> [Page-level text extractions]
>>

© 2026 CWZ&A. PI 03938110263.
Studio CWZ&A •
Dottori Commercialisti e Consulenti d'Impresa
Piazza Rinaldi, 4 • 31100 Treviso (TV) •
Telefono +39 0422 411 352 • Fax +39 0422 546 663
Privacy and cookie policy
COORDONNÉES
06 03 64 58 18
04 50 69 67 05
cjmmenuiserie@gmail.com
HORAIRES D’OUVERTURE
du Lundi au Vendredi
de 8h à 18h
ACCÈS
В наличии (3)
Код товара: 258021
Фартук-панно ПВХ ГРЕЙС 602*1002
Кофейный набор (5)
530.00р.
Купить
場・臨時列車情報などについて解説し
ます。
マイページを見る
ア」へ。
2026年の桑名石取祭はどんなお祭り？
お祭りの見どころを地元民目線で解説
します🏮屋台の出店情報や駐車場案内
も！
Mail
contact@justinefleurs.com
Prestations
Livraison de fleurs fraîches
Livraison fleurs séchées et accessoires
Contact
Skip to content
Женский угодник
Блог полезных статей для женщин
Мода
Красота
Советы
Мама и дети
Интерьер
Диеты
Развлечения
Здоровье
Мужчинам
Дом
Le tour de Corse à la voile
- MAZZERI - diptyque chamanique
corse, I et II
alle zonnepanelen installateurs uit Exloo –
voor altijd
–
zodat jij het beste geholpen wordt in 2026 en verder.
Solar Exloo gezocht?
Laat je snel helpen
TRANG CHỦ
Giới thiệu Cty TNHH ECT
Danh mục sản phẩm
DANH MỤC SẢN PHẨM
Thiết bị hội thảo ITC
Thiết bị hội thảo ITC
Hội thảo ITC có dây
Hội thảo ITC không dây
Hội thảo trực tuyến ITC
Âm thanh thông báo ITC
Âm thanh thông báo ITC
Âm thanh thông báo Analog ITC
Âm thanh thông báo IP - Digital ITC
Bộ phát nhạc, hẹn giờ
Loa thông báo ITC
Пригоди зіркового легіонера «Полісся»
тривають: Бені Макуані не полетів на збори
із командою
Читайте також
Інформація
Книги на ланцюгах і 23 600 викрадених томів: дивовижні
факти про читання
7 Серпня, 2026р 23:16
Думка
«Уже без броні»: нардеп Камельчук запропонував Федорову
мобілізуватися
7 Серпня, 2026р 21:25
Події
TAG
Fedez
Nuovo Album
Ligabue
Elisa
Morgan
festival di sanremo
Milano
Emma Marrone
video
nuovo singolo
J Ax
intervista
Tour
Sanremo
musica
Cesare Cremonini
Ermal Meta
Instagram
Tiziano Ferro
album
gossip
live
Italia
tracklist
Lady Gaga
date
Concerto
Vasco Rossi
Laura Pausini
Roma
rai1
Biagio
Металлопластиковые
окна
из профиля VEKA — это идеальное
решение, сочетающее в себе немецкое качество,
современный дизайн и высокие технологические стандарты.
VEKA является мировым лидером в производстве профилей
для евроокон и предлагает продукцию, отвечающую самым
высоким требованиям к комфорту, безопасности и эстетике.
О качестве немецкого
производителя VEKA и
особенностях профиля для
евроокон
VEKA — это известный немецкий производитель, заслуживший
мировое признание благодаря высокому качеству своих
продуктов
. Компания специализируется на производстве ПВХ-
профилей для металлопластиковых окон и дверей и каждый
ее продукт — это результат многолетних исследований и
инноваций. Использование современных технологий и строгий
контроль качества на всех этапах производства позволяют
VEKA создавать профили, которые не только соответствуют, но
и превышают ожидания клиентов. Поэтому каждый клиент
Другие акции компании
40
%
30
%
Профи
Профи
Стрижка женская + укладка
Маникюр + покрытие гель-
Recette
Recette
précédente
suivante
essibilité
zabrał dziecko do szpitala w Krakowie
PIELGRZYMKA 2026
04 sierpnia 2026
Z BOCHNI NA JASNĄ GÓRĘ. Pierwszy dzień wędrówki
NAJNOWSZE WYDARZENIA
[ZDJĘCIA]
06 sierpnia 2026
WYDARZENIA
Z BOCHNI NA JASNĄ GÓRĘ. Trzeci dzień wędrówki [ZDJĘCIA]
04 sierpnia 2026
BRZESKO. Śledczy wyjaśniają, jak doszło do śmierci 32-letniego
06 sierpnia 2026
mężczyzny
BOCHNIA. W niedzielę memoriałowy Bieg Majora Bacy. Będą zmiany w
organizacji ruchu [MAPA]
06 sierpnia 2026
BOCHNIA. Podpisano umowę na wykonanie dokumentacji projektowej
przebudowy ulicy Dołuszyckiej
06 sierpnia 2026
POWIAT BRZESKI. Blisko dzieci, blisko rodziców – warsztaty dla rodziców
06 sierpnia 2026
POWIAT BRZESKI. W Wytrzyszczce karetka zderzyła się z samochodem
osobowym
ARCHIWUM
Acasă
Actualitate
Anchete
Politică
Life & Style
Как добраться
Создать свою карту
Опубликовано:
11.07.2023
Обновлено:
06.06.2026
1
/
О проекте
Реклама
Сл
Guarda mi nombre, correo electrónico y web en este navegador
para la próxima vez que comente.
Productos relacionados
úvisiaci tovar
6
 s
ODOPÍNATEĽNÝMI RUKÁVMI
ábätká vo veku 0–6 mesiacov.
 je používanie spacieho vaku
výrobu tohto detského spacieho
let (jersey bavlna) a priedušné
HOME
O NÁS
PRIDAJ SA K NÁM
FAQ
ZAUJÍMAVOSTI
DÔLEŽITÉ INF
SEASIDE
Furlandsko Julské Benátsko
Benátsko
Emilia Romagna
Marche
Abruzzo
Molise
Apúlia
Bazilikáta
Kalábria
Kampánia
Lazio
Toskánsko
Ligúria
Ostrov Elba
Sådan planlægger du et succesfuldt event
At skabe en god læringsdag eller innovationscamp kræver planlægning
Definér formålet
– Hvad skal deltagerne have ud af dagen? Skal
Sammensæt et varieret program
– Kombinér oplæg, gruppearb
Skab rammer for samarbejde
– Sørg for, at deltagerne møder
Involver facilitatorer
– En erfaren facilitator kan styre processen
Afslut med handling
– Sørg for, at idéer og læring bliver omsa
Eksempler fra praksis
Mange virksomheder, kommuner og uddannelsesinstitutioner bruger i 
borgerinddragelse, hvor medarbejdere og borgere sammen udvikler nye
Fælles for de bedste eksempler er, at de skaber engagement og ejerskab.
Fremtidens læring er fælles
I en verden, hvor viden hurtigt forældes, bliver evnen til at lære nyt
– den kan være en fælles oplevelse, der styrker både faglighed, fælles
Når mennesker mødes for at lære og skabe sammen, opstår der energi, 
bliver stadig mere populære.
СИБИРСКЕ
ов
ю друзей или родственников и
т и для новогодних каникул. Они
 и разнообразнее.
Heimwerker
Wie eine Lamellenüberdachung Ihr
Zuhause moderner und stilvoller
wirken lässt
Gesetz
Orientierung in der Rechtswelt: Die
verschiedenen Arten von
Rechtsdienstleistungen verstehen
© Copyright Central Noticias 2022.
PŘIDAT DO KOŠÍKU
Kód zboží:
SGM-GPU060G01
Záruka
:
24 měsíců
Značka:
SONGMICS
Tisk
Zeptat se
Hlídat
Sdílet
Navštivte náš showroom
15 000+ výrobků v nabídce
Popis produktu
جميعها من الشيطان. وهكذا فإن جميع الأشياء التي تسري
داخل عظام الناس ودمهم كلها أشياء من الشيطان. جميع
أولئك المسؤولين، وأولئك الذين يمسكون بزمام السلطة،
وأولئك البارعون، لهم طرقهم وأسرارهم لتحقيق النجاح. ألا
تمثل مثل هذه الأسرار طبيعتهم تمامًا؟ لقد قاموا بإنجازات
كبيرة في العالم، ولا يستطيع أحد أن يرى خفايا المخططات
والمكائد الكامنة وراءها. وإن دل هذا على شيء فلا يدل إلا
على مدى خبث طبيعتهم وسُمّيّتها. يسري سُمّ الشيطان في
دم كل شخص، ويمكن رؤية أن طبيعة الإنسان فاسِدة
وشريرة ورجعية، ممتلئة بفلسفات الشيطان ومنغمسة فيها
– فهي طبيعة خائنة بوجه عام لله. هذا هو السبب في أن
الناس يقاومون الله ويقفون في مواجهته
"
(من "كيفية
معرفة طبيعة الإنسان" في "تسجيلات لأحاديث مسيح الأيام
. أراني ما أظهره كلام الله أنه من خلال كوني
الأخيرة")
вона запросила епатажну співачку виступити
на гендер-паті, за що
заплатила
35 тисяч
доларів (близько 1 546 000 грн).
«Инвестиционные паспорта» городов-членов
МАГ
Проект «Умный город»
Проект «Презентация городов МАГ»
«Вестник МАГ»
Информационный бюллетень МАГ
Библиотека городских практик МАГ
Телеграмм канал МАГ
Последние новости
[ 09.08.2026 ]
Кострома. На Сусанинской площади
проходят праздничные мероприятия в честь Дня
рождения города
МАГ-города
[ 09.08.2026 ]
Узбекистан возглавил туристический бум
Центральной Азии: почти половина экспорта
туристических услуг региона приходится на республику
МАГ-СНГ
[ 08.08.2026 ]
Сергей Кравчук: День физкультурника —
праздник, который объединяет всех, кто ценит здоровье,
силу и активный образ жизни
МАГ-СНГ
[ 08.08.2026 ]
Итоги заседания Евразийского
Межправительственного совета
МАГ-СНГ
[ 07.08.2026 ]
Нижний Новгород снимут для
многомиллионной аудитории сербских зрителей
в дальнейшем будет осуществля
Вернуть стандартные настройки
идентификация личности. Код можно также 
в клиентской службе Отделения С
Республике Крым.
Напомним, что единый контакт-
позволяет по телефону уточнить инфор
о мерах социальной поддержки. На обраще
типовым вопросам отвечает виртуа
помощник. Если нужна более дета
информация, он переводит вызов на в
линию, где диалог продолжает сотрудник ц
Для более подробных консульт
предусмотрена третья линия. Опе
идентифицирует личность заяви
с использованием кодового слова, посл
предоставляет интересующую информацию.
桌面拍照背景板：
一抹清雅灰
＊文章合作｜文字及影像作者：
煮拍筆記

<<

> [Problem requirements]
Tally every line of the data that includes "thông". Report the number and nothing more.

> [Response for this exercise]
5